From a practical standpoint, the hash is typically specified by the signature system or it's parameters, and that specification is often embedded with the public key in the public key certificate.

An example of signature algorithm and hash in common use is ECDSA with curve secp256r1 and hash SHA-256. Another example is Ed25519, which specifies algorithm, curve and hash (note Ed25519ph is like Ed25519, except with the dual hashing in the exception above).
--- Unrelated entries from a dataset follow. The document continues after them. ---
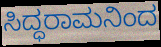
ಸಿದ್ಧರಾಮನಿಂದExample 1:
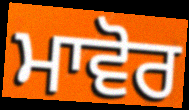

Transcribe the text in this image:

ਮਾਵੋਰ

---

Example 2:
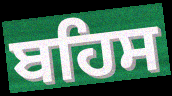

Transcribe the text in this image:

ਬਹਿਸ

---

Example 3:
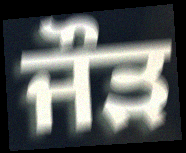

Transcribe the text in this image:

ਜੌੜ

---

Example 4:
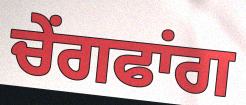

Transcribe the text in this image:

ਚੇਂਗਫਾਂਗ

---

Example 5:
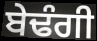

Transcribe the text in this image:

ਬੇਢੰਗੀ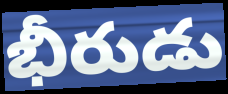
భీరుడుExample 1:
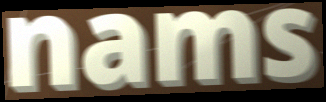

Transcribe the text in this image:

nams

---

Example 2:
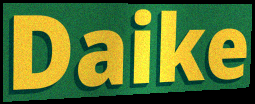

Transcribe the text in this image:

Daike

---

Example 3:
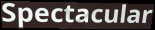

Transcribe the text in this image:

Spectacular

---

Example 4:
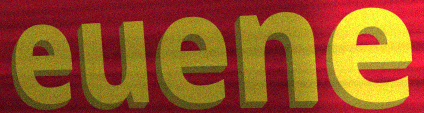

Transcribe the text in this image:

euene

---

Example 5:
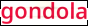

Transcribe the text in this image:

gondola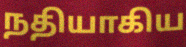
நதியாகிய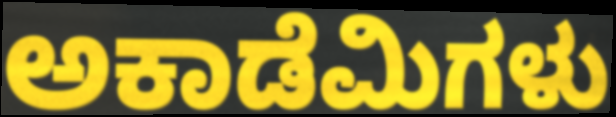
ಅಕಾಡೆಮಿಗಳು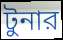
টুনারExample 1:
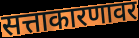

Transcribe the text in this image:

सत्ताकारणावर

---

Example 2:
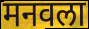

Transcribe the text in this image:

मनवला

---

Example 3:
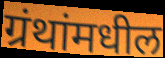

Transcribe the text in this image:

ग्रंथांमधील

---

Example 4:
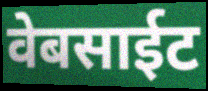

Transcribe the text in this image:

वेबसाईट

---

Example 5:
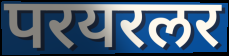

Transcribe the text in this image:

परयरलर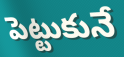
పెట్టుకునే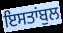
ਇਸਤਾਂਬੁਲ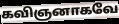
கவிஞனாகவே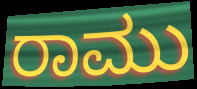
ರಾಮುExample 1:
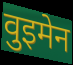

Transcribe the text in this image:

वुइमेन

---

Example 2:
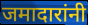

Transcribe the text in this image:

जमादारांनी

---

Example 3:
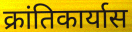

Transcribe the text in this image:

क्रांतिकार्यास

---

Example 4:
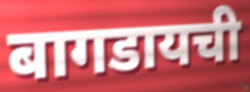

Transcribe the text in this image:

बागडायची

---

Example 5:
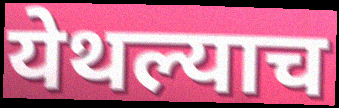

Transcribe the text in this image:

येथल्याच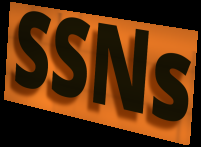
SSNsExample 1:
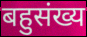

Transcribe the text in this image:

बहुसंख्य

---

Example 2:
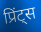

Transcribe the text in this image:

प्रिंट्स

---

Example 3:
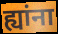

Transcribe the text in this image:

¹ There's no thing like absolute proof: perhaps the public key is not that of person A; or person's A private key was stolen; or their PC was under control of a malicious actor so A wanted to sign something else entirely; or the signature system or the hash is broken…

0 + 0
Maarten Bodewes avatar
in flag
Maarten Bodewes
Well, yes, many protocols support multiple data elements, and sending a hash of the **unknown/unread** data elements then helps a lot. Merkle trees and whatnot. E.g. the eMRTD/ePassport contains a set of hashes over data groups. This is not exactly signing a transmitted hash of course, *just* double hashing isn't useful for this. Although multi-level hashing is in the answer, it seems to focus on performance (but TBH, the question doesn't address this use case either).
0
Reply
uz flag
Simon C
In my use case I only wanted to sign the hash using the private key. The reason for this is to save bandwidth. Since the storage systems and the signing are separate and the communication between them is already trusted it is faster and less expensive to transmit a hash rather than a very large file for signing.
0
Reply
ธงชาติไทย
Elon Musk
I sit in a Tesla and translated this thread with Ai:

mangohost

Post an answer

Most people don’t grasp that asking a lot of questions unlocks learning and improves interpersonal bonding. In Alison’s studies, for example, though people could accurately recall how many questions had been asked in their conversations, they didn’t intuit the link between questions and liking. Across four studies, in which participants were engaged in conversations themselves or read transcripts of others’ conversations, people tended not to realize that question asking would influence—or had influenced—the level of amity between the conversationalists.